ボクの完璧美少女な弟子は変態すぎて手に負えません(笑)

花水木

相手からの宣戦布告です(宣)


 野村先輩にすでに勝ち誇ったかのように宣戦布告を受け、圧倒的な劣等感を抱きながら文化祭に向けて作業中のクラスに戻る。
 すると、

「おいっ、聞いたぞハル! お前、三年の傍若無人で有名な野村先輩と対決するらしいな!」

 作業などそっちのけで、桐島がボクに詰め寄ってくる。
 周りのクラスメイトもこの話に興味があるのか、手を動かしながらも聞き耳を立てている。

「なんか、話が回るのがとてつもなく早いな……」

「ん? そら、さっき誰かが校内放送をボイコットして大々的に言ってたし、こんなビラもそこら中に配ってたしな」

 そう言って手渡されたビラを見ると、そこには件の野村先輩とボクのプロフィールがつらつらと綴られ、二人が瑞希さんを求めて勝負をするという旨の話が盛り上がるように色々と脚色されていた。
 そしてその下にある日時と場所を知らせる欄を見て、目を見開いて驚く。

「うぇっ!? こんなどうでも良いような対決を体育館で全校生徒の前で披露しろということか!?」

「お前ってやつはつくづくついてないな。ぷくっくっく」

 他人事だと思い、顔をしかめるボクを前にして爆笑する。

「人ごとだと思いやがって……。それで、この野村先輩って人はどんなやつなんだ?」

「ん? あぁ、野村先輩ね。確か成績優秀、才色兼備で人当たりもいい完璧超人みたいな人だったかな」

「なんだよそれ、それじゃあボクに勝ち目なんかあるわけないじゃないか……」

 外見通りの内面の野村先輩に比べ、ボクといったら成績は中の下、顔は平凡で秀でた才能のないただの凡人。
 こんなもの月とスッポン。いいや、月下美人とすっぽんぽんのおっさんくらいの差だ。

「ま、ここからが本題なんだが、野村先輩は今まで狙った獲物は逃さない凄腕の恋愛スナイパーだってことだ」

「てことは、今その銃の照準にいる人ってのは……!」

「白石 瑞希さん、その人だろうな」

 話す前から薄々は気づいてはいたものの、はっきりわかってしまうと焦ってしまう部分がある。
 長い期間の曖昧な関係性のボクより、イケメンでなんでもそつなくこなす野村先輩と付き合っている方がいいのではないかと、なんとももっともな理論が浮かぶ。

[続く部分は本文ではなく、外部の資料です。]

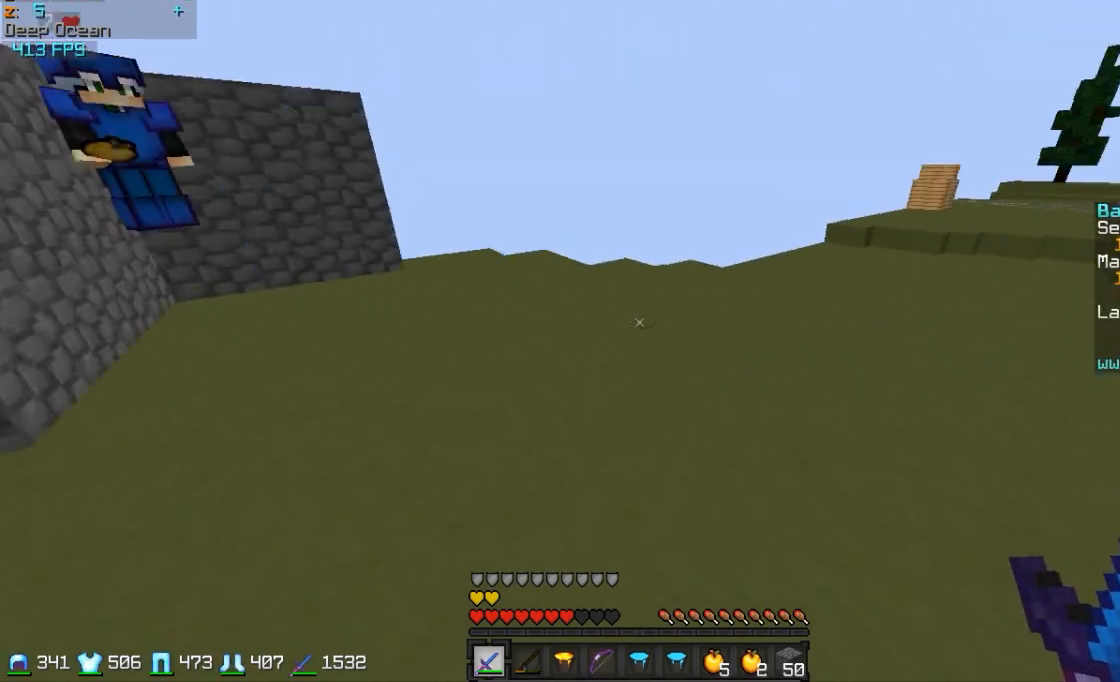
{"keys": ["d", "w"], "mouse": [], "events": []}
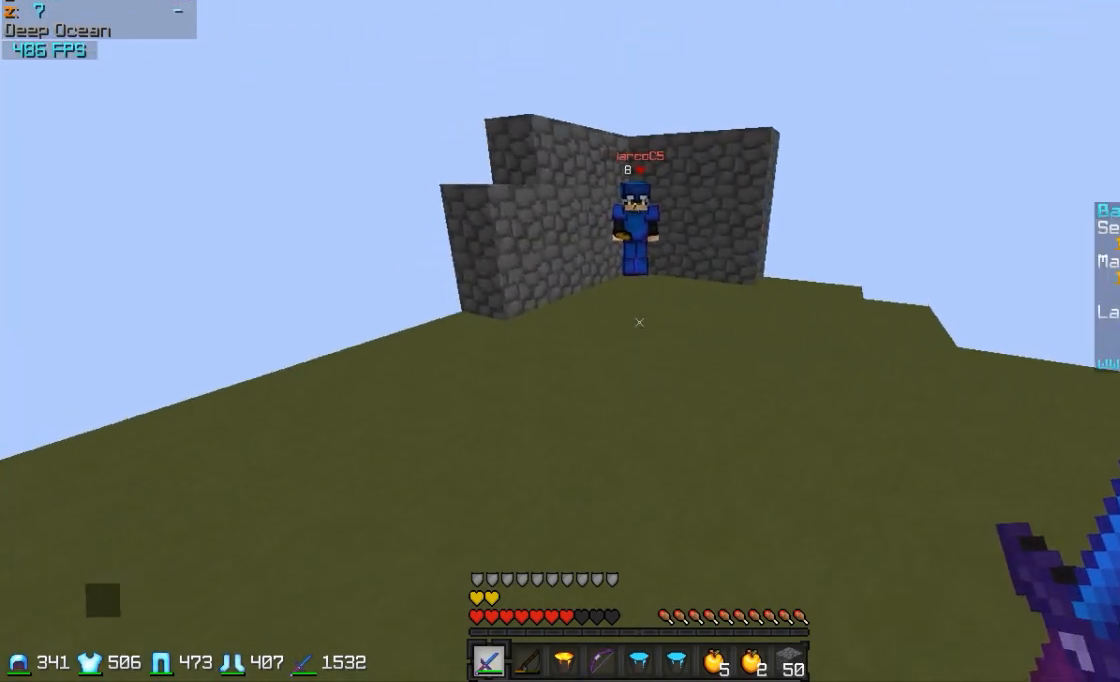
{"keys": ["w"], "mouse": [], "events": [[383, "d", "up"]]}
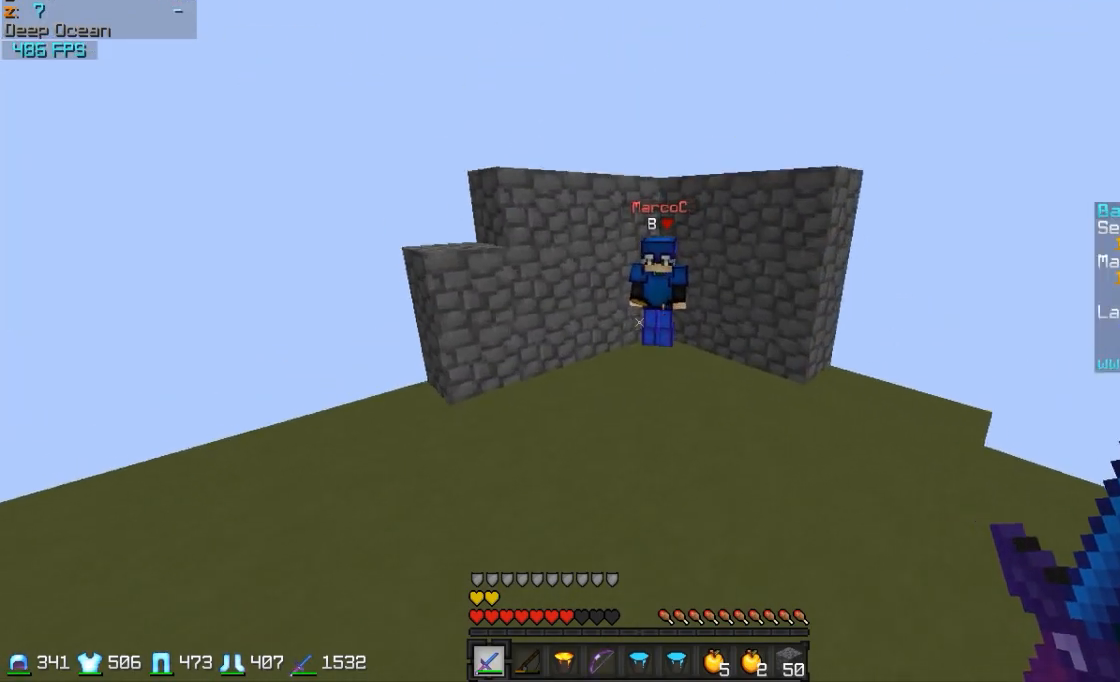
{"keys": [], "mouse": [], "events": [[33, "a", "down"], [383, "a", "up"], [383, "w", "up"]]}
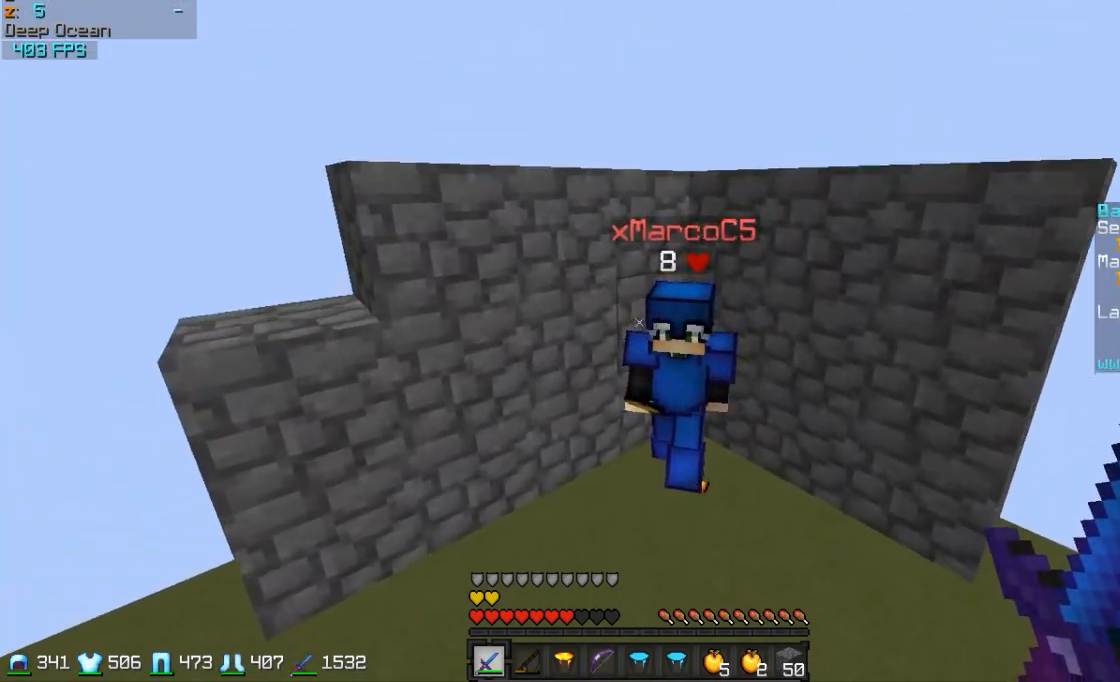
{"keys": [], "mouse": [], "events": []}
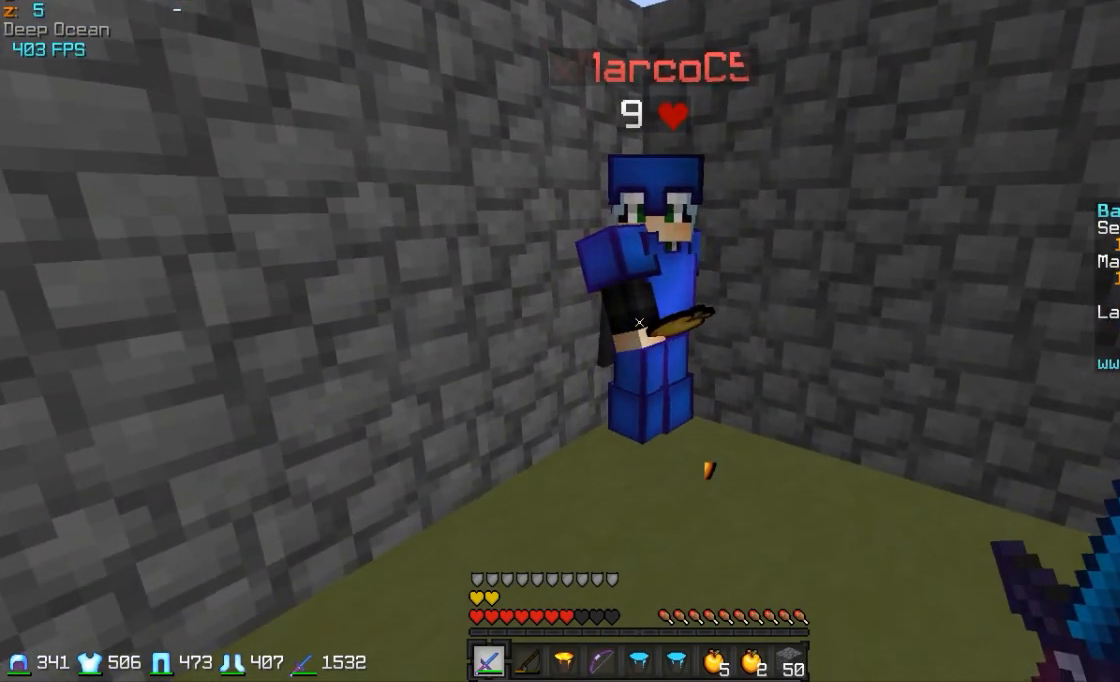
{"keys": [], "mouse": ["left"], "events": [[33, "mouse_left", "down"], [133, "mouse_left", "up"], [183, "mouse_left", "down"], [283, "mouse_left", "up"], [333, "mouse_left", "down"], [433, "mouse_left", "up"], [483, "mouse_left", "down"]]}
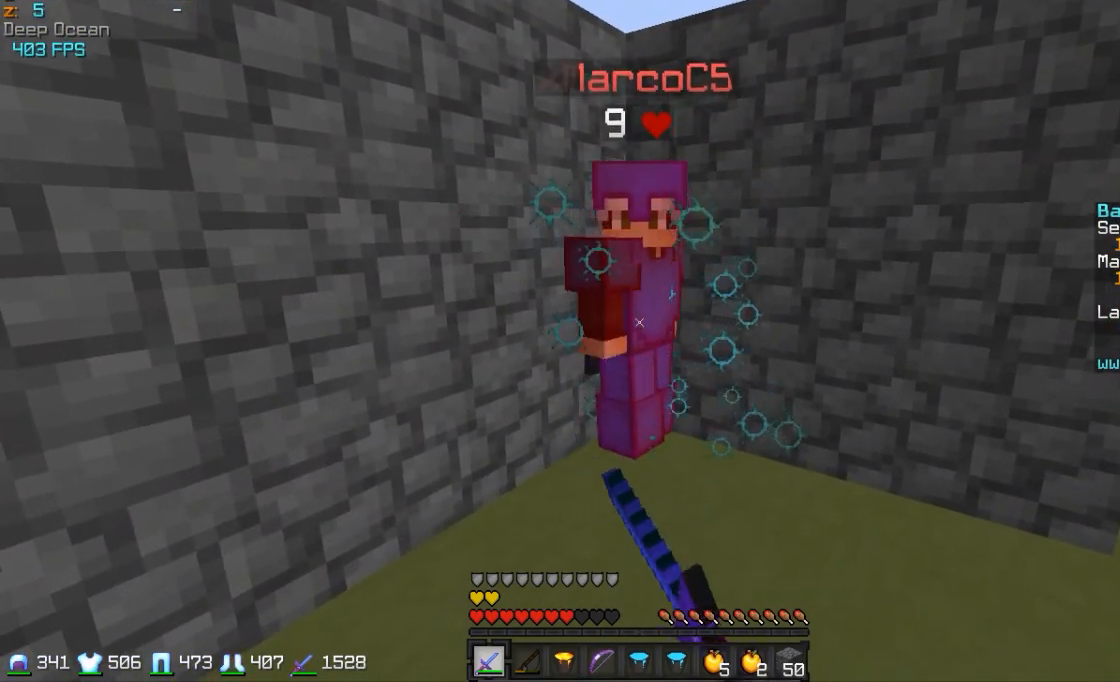
{"keys": ["s"], "mouse": [], "events": [[83, "mouse_left", "up"], [133, "mouse_left", "down"], [183, "mouse_left", "up"], [283, "mouse_left", "down"], [333, "mouse_left", "up"], [483, "s", "down"]]}
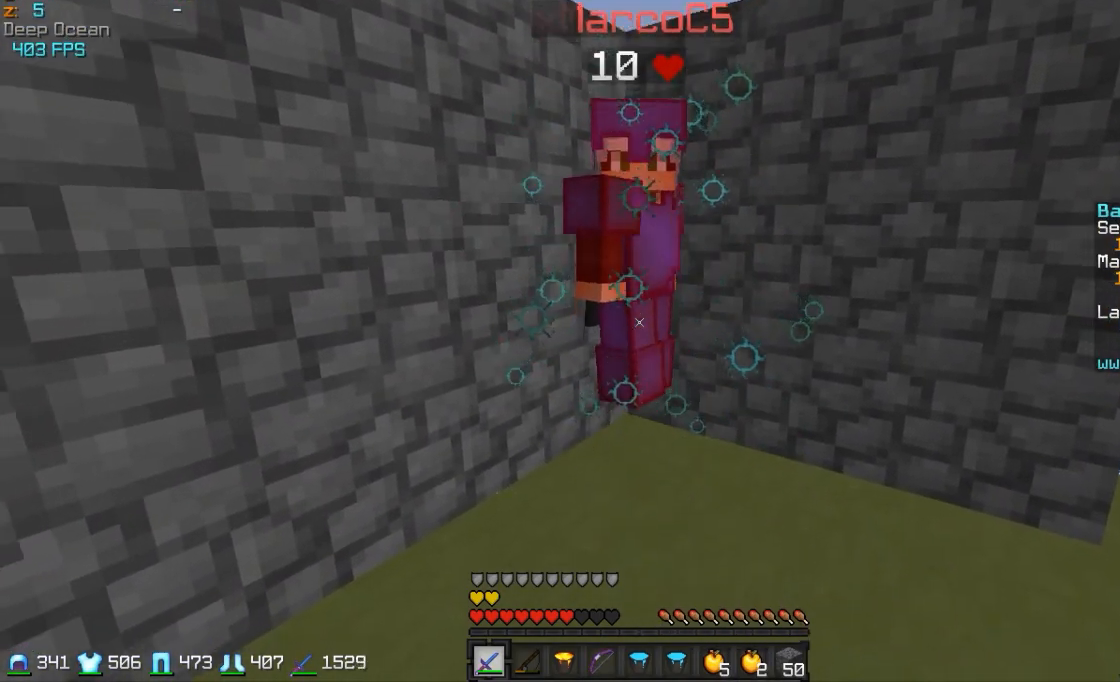
{"keys": ["s"], "mouse": [], "events": []}
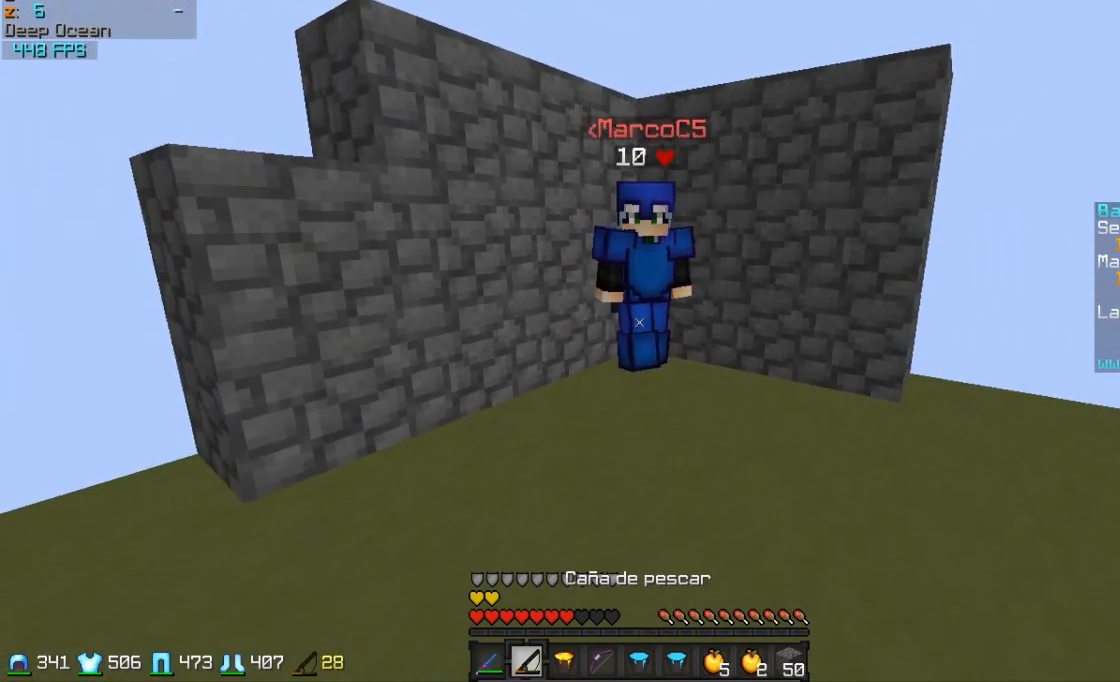
{"keys": ["d", "s"], "mouse": [], "events": [[233, "d", "down"], [233, "mouse_right", "down"], [333, "mouse_right", "up"]]}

「ハル、そう落ち込むなって。噂はこれだけじゃないんだぞ。いい噂もあれば悪い噂もある」

「ん!? なんだなんだ。どんな話だ?」

 さっきまでの落胆の姿勢はどこへやら、たちまち笑顔を取り戻し、一気に元気を取り戻す。

「それが、今まで百発百中の確率で付き合ったどんな美女とも一ヶ月以内に別れて、また違う女にいくらしい」

「んだあぁ!? そいつぁはどういった理由でだぁ!?」

 異性と付き合ったことすらないボクにとっては、脳内に怒り浸透(激おこぷんぷん丸)になるような噂だった。
 いかなる理由があっても乗り換えや浮気などは許さない。……絶対に、絶対にだ。

「い、いや。そこまでは俺も知らないんだがな」

 血涙を流さんとする勢いに若干引き気味の桐島は、ボクの肩を持ってどうどうと野獣をあしらうかのように応対する。

「がふぅ、がふぅ。そういうことなら話は早い、この情報を瑞希さんのところに持って行って直接野村先輩を振ってもらおう」

 怒りのあまり獣のような呼吸法をして、作業を何も手伝わずに教室を出て、瑞希さんの元へ向かう。



 帰ってしまったかも知れないと思い、校舎の中を走り回ってやっとのことで見つけた瑞希さんは、下駄箱の前で誰かを待っている様子だった。

「あ、あのっ。瑞希さん!」

「ハルくん。どうしたの? そんなに汗だくで。……これ、使って」

 肩で呼吸しながら息切れをして、額に汗がビッチョリなボクを気遣って、カバンから出したハンカチを渡してくれる。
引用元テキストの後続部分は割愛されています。